(Stored data entries)

+++

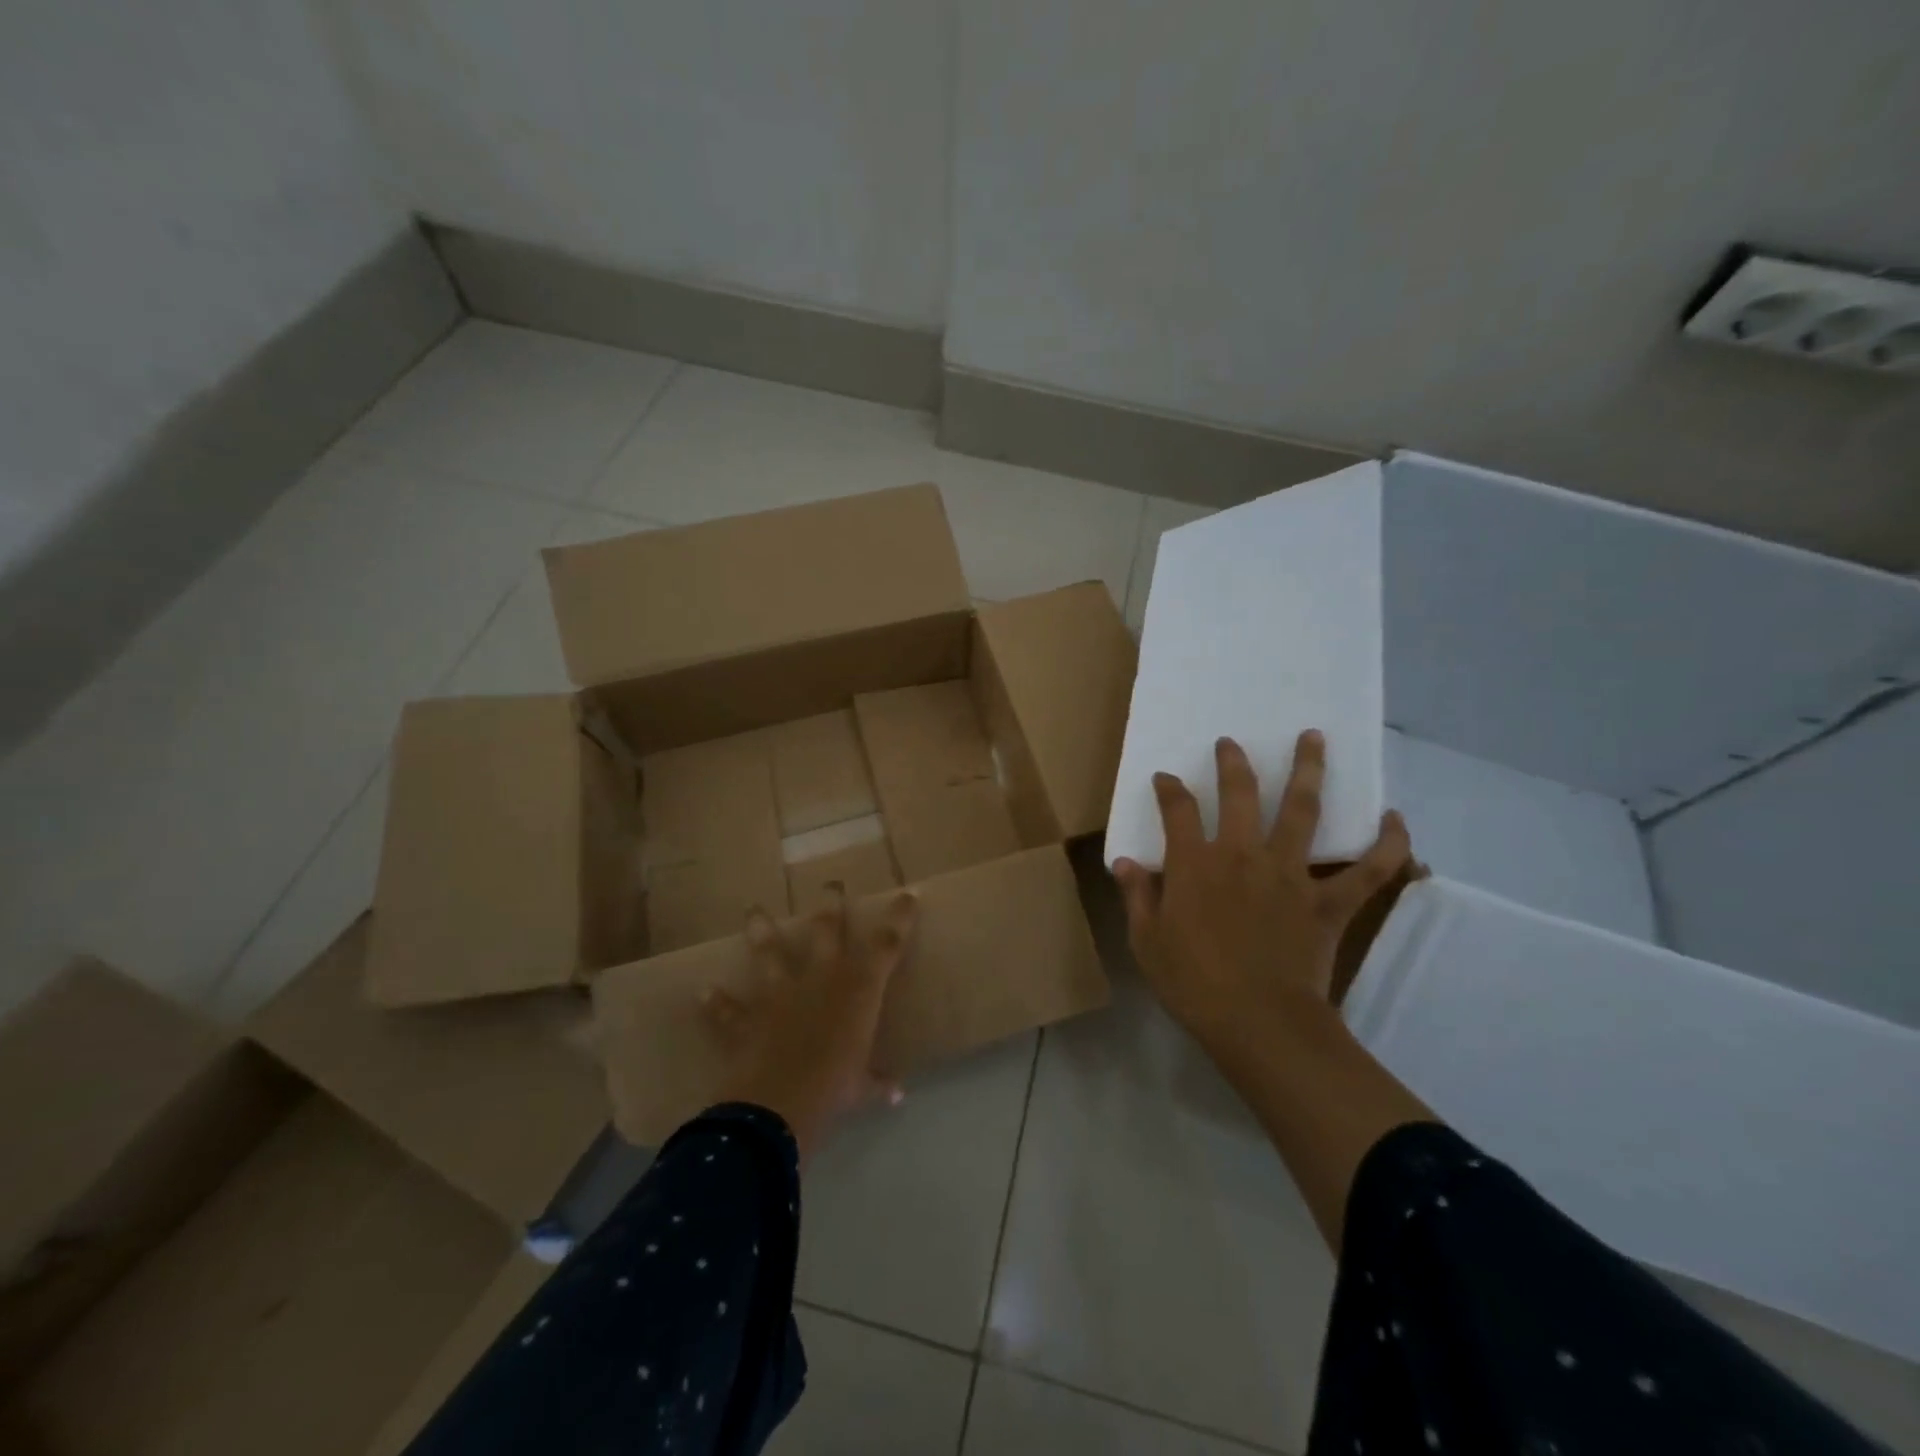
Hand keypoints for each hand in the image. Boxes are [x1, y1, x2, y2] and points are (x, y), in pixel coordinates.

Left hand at [705, 887, 917, 1162]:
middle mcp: (820, 978)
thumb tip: (898, 1094)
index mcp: (858, 989)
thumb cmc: (834, 1088)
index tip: (907, 896)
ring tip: (754, 910)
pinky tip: (704, 993)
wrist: (778, 1104)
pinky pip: (728, 1009)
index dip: (899, 918)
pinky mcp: (748, 1017)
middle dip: (830, 903)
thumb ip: (878, 1082)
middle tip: (830, 884)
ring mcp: (780, 993)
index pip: (887, 944)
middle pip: (827, 929)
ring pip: (770, 952)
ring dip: (761, 930)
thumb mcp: (862, 1087)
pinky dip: (716, 1003)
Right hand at [1112, 730, 1411, 1049]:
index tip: (1165, 778)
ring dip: (1308, 770)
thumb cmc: (1192, 983)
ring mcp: (1290, 874)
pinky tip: (1396, 820)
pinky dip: (1387, 845)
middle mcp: (1241, 854)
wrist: (1259, 1021)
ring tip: (1314, 738)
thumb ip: (1138, 896)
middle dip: (1233, 762)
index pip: (1177, 810)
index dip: (1169, 789)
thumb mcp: (1147, 941)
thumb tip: (1126, 862)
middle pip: (1240, 793)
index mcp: (1194, 863)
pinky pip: (1367, 870)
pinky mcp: (1328, 901)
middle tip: (1231, 742)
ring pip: (1302, 810)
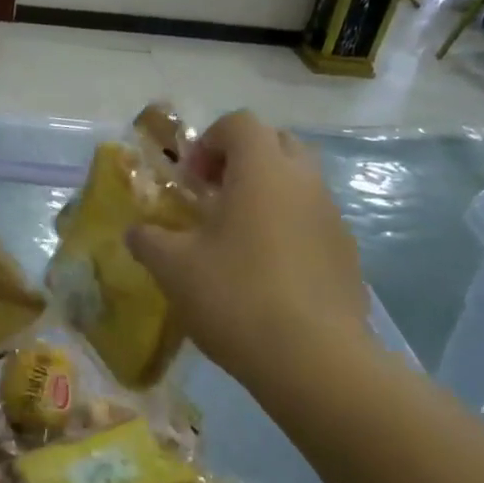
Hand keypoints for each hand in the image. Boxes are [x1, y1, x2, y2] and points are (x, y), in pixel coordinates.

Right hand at [126, 113, 372, 384]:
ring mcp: (332, 217)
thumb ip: (149, 240)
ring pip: (298, 183)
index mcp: (262, 172)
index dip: (208, 141)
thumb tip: (136, 233)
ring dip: (265, 194)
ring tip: (235, 238)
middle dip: (242, 160)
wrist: (314, 359)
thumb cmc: (236, 297)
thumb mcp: (173, 268)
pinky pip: (312, 220)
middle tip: (213, 197)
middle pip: (277, 143)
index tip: (190, 180)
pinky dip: (286, 227)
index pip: (240, 123)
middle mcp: (304, 182)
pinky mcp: (346, 253)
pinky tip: (265, 273)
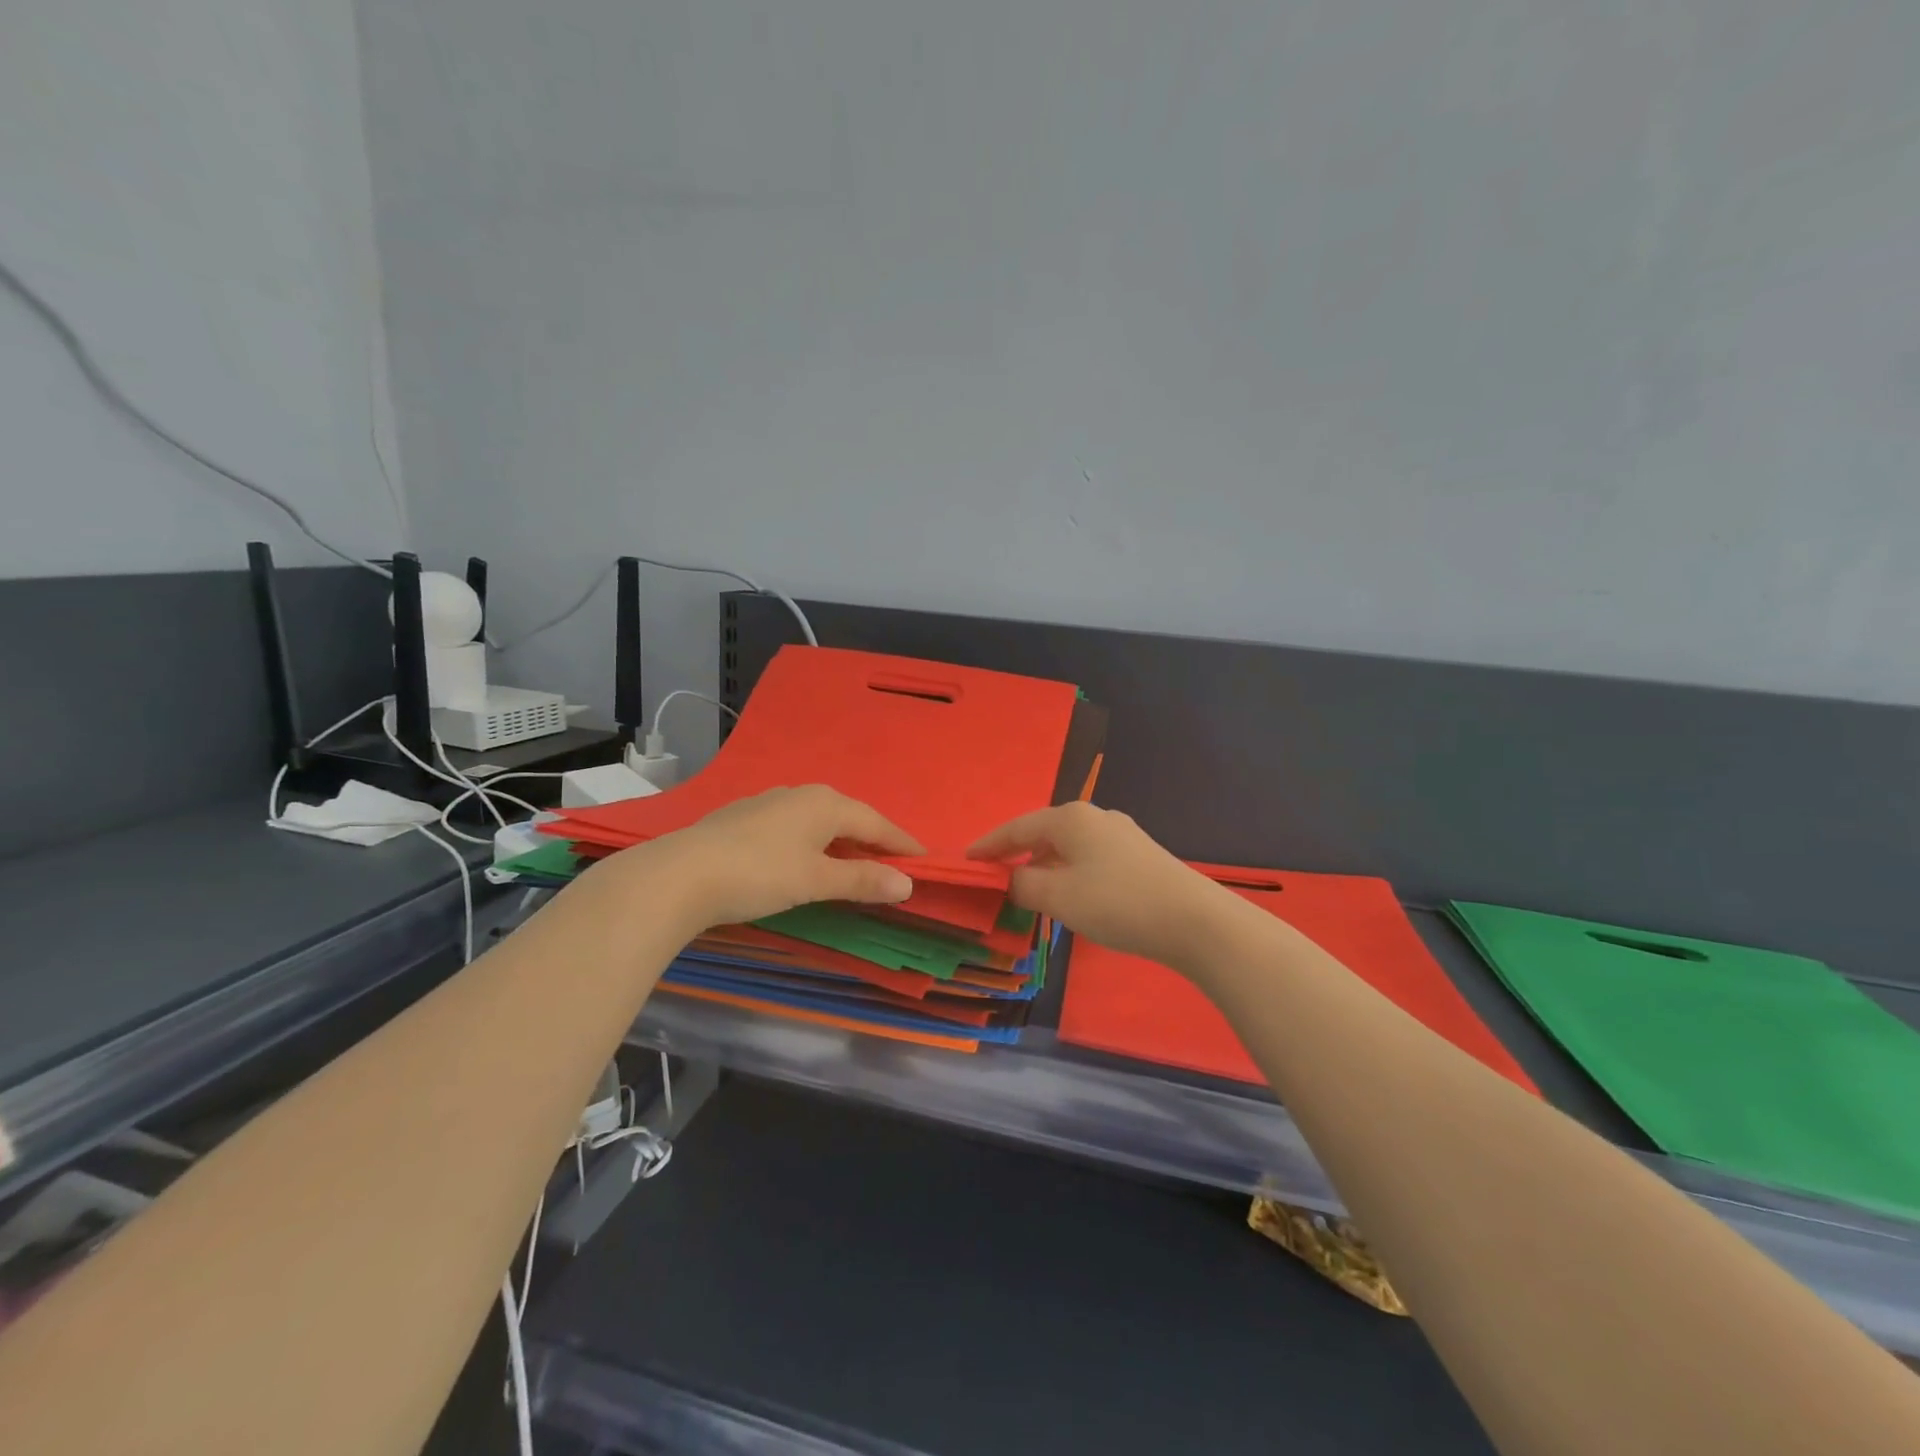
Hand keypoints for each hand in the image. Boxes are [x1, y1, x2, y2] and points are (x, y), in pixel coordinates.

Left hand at [637, 785, 924, 929]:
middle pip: (849, 817)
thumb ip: (862, 880)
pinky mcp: (743, 818)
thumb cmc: (759, 874)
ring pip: (819, 821)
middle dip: (872, 840)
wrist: (680, 875)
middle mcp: (801, 794)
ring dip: (841, 841)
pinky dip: (813, 843)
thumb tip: (907, 883)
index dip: (901, 843)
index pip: (877, 823)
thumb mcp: (816, 880)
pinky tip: (805, 858)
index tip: (924, 860)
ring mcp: (768, 803)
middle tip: (892, 863)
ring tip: (853, 862)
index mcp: (826, 804)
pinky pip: (794, 827)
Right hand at [967, 802, 1229, 967]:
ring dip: (1045, 868)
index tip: (966, 860)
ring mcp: (1121, 835)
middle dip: (1017, 855)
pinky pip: (1089, 860)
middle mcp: (1095, 817)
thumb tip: (1011, 879)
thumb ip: (1023, 885)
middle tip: (994, 878)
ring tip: (1029, 892)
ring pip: (1068, 848)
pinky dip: (1069, 874)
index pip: (1016, 828)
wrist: (1193, 920)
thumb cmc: (1116, 902)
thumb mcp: (1058, 896)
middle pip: (1043, 834)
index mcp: (1070, 817)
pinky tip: (1071, 896)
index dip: (989, 845)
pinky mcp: (1139, 856)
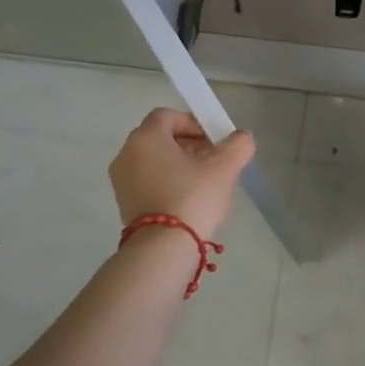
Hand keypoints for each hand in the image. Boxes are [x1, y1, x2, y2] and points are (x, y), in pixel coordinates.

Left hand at [109, 109, 255, 239]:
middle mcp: (127, 154)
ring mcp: (121, 181)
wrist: (163, 249)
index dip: (193, 123)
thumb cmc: (192, 197)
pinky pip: (147, 180)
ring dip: (179, 164)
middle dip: (189, 144)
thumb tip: (242, 138)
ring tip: (205, 181)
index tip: (214, 140)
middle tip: (214, 159)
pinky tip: (189, 198)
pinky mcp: (124, 203)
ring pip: (154, 160)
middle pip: (160, 138)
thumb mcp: (224, 168)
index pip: (168, 116)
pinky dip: (167, 181)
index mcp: (145, 138)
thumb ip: (238, 145)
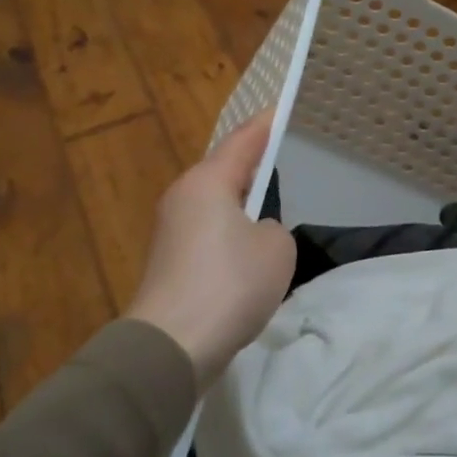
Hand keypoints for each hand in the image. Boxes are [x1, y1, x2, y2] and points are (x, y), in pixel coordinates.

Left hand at [126, 109, 295, 386]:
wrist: (172, 347)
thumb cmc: (230, 284)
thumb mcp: (277, 248)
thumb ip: (274, 229)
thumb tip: (254, 235)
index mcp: (207, 182)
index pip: (244, 141)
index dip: (267, 124)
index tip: (283, 109)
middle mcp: (183, 198)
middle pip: (225, 172)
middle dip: (254, 166)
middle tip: (286, 159)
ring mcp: (171, 232)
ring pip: (217, 206)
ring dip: (243, 206)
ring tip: (275, 207)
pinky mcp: (170, 264)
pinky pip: (210, 235)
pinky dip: (232, 236)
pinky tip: (251, 254)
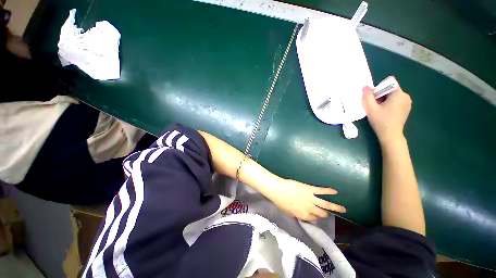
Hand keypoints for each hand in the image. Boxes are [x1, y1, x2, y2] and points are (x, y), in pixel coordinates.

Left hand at [262, 178, 345, 220]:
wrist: (278, 189)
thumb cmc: (280, 201)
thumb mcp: (287, 212)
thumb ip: (295, 215)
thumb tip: (298, 217)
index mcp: (303, 215)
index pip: (313, 219)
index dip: (315, 218)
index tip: (317, 216)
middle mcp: (310, 209)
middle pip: (321, 214)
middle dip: (325, 214)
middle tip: (328, 213)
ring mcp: (311, 199)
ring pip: (326, 204)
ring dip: (336, 207)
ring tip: (344, 209)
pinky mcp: (310, 189)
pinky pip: (321, 190)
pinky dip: (329, 191)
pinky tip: (335, 191)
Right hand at [362, 77, 411, 144]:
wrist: (391, 135)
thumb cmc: (380, 121)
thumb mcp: (370, 108)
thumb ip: (367, 96)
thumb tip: (366, 87)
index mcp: (399, 94)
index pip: (389, 82)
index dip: (379, 88)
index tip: (375, 99)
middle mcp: (406, 95)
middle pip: (390, 89)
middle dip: (380, 95)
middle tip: (375, 106)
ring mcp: (407, 102)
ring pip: (392, 95)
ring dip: (384, 100)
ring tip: (380, 110)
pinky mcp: (406, 107)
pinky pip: (396, 100)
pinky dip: (389, 103)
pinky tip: (385, 112)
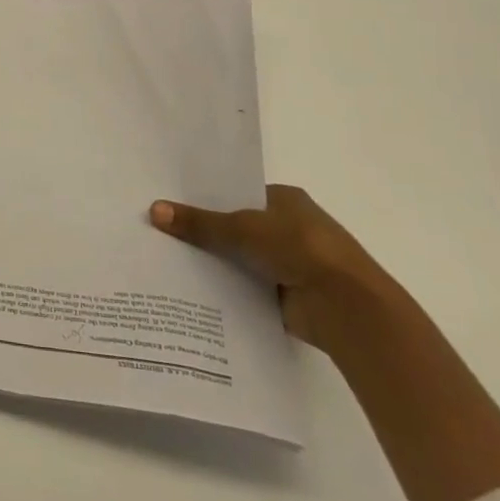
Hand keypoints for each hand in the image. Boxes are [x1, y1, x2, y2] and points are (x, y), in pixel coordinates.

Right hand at [149, 183, 391, 354]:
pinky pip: (246, 287)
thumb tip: (153, 210)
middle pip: (236, 227)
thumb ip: (199, 222)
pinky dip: (226, 289)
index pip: (236, 194)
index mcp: (285, 199)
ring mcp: (289, 263)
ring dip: (214, 263)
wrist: (346, 306)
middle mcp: (288, 228)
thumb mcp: (242, 228)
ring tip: (165, 261)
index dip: (205, 199)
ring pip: (239, 258)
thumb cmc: (300, 248)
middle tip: (159, 232)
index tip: (171, 205)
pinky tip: (190, 290)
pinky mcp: (286, 295)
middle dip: (205, 233)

+++

Look above for the line with "wrist: (1193, 920)" and the line with "pinky dip: (232, 236)". Copy them and every line between, exactly, but no pictures.

- _SOLUTION TO THIS EXERCISE_
wrist: (1193, 920)
thumb cmc: (1116, 902)
thumb mcp: (1058, 896)
middle pip: (1043, 834)
index mcp: (1070, 817)
pinky tip: (1071, 896)
index dip: (989, 845)
pinky mcp: (1139, 856)
Hand keypoints for each hand in the image. Boxes are [x1, y1, x2, y2] and points are (x, y), in pixel coordinates.

Left hand at [109, 109, 255, 239]:
middle mcp: (127, 154)
ring mcp: (121, 181)
wrist: (163, 249)
index dip: (193, 123)
thumb cmc: (192, 197)
pinky pip: (147, 180)
ring dip: (179, 164)
middle dip: (189, 144)
thumb tip: (242, 138)
ring tip: (205, 181)
index tip: (214, 140)
middle tip: (214, 159)
pinky tip: (189, 198)
pinky mcp: (124, 203)
ring pip: (154, 160)
middle pip: (160, 138)
thumb mcp: (224, 168)
index pip: (168, 116)
pinky dip: (167, 181)
index mcp: (145, 138)
thumb ip: (238, 145)
Hand keypoints for each hand in the image. Boxes are [x1, y1, x2, y2] and points are (x, y), in pixel coordinates.

Left hand at [126, 109, 295, 386]:
wrist: (172, 347)
thumb cmc: (230, 284)
thumb mcp: (277, 248)
thumb ip: (274, 229)
thumb tip: (254, 235)
index mcp: (207, 182)
index pip: (244, 141)
index dip: (267, 124)
index tip: (283, 109)
middle mcp: (183, 198)
middle pip: (225, 172)
middle dip: (254, 166)
middle tip: (286, 159)
ring mcp: (171, 232)
ring pip: (217, 206)
ring dip: (243, 206)
ring tip: (275, 207)
pinky mcp: (170, 264)
pinky pip: (210, 235)
pinky dip: (232, 236)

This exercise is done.